O presidente dos Estados Unidos, Barack Obama, manifestou "sua mais profunda simpatia pessoal aos mortos e feridos nestes ataques hediondos", e afirmou que "o povo americano é solidário com o povo da Turquia na luta contra o terrorismo e compartilha os desafios de segurança na região", segundo comunicado da Casa Branca.
O porta-voz do Conselho de Segurança Nacional (NSC) da Casa Branca, Ned Price, lamentou o "atentado horrível" e prometeu o apoio dos Estados Unidos à luta contra "o flagelo do terrorismo".
Já o presidente francês, François Hollande, condenou um ato odioso, e a chanceler alemã, Angela Merkel, criticou um ataque contra "os direitos cívicos, a democracia e a paz".
Nas legislativas de 7 de junho, o partido de Erdogan perdeu a maioria absoluta que tinha no Parlamento há 13 anos, em parte graças ao bom resultado do HDP.
Depois do fracasso das negociações para formar um governo de coalizão, Erdogan convocou eleições antecipadas nas quais espera recuperar a iniciativa política.
Protestos na Europa
Manifestantes protestaram em diversas cidades da França e em Zurique para denunciar o duplo atentado em Ancara.

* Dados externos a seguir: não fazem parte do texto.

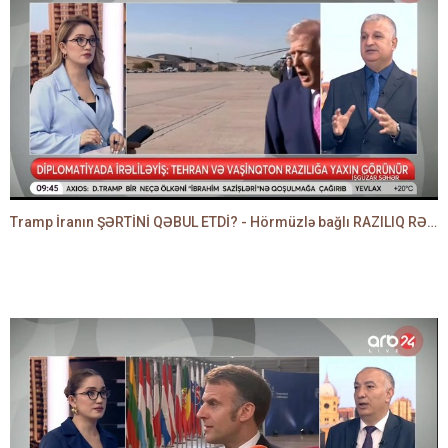
Tramp İranın ŞƏRTİNİ QƏBUL ETDİ? - Hörmüzlə bağlı RAZILIQ RƏSMƏN AÇIQLANIR -BAKİR HƏDƏNBƏYLİ danışır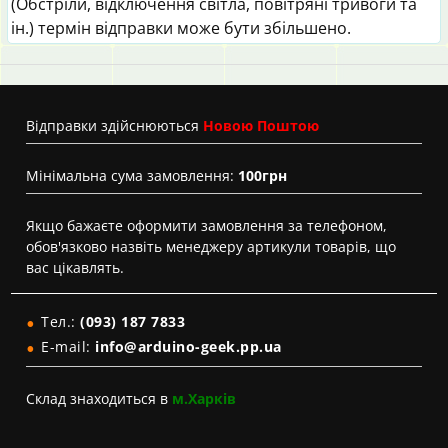
(Обстріли, відключення світла, повітряні тривоги та
ін.) термін відправки може бути збільшено.
Вiдправки здійснюються
Новою Поштою
Мінімальна сума замовлення:
100грн
Якщо бажаєте оформити замовлення за телефоном,
обов'язково назвіть менеджеру артикули товарів, що
вас цікавлять.
Тел.:
(093) 187 7833
E-mail:
info@arduino-geek.pp.ua
Склад знаходиться в
м.Харків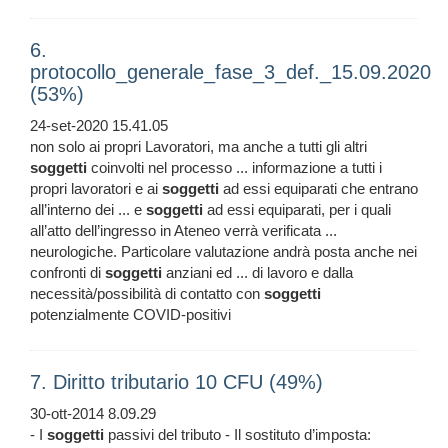
6.
protocollo_generale_fase_3_def._15.09.2020
(53%)
24-set-2020 15.41.05
non solo ai propri Lavoratori, ma anche a tutti gli altri
soggetti
coinvolti nel processo ... informazione a tutti i
propri lavoratori e ai
soggetti
ad essi equiparati che entrano
all’interno dei ... e
soggetti
ad essi equiparati, per i quali
all’atto dell’ingresso in Ateneo verrà verificata ...
neurologiche. Particolare valutazione andrà posta anche nei
confronti di
soggetti
anziani ed ... di lavoro e dalla
necessità/possibilità di contatto con
soggetti
potenzialmente COVID-positivi
7. Diritto tributario 10 CFU (49%)
30-ott-2014 8.09.29
- I
soggetti
passivi del tributo - Il sostituto d’imposta:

Em Paris, cerca de mil manifestantes, a maioria de origem curda, protestaram pacificamente no início da tarde, na Praça da República, exibindo bandeiras do partido turco pró-curdo HDP.
"O Conselho Democrático Curdo na França condena energicamente este atentado covarde e imundo. Os povos da Turquia não se deixarão intimidar por estas agressões contra os que lutam pela paz. Abaixo a guerra suja e o terrorismo de Estado na Turquia!"
Em Marselha, no sul da França, onde vive uma importante comunidade curda, centenas de pessoas responderam ao apelo do Centro Democrático dos Curdos da cidade para uma passeata no Porto Velho, aos gritos de "Erdogan assassino" e "A Turquia massacra civis".
Em Zurique, mais de mil pessoas protestaram pacificamente, em um ato que ocupou durante mais de duas horas o centro da cidade suíça.
"Parem o terror de Estado na Turquia", dizia um dos cartazes carregados pelos manifestantes.